* _Work request_: From the listing below, pull out all lines with "pixels" in them.

--------------------------------------------------

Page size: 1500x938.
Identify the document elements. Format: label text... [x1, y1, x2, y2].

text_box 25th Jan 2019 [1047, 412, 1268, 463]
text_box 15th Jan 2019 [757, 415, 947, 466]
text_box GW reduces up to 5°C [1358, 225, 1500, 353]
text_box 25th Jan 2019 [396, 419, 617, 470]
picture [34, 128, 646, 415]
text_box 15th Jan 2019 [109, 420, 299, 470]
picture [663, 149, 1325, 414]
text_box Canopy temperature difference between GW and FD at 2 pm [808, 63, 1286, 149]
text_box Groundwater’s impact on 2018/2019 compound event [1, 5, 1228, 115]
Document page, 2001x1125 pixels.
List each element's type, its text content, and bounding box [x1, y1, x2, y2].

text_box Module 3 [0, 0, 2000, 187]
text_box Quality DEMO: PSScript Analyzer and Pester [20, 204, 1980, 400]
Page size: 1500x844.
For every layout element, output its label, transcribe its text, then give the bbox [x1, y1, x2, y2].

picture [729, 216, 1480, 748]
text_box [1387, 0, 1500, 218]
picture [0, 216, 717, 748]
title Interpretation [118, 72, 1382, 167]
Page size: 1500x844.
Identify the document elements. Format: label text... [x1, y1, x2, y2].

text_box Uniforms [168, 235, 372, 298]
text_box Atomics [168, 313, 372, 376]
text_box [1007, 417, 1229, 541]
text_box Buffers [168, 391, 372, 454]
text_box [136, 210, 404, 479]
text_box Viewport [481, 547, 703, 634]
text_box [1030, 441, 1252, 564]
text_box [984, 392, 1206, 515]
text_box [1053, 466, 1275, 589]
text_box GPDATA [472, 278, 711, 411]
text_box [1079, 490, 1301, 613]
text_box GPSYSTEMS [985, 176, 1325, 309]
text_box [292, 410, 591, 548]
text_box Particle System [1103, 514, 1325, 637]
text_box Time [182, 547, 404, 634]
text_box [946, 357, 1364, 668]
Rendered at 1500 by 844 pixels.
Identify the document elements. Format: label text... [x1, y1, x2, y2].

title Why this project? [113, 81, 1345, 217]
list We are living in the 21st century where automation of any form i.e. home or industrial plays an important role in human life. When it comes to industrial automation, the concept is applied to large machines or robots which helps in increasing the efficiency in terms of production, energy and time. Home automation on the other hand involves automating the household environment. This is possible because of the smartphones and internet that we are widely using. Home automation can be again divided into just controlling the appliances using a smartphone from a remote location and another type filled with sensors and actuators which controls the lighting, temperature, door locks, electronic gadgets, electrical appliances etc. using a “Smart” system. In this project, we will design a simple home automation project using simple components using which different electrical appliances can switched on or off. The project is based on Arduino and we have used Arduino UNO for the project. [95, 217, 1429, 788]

--------------------------------------------------

* _Exercise result_:
Document page, 2001x1125 pixels.
Rendered at 1500 by 844 pixels.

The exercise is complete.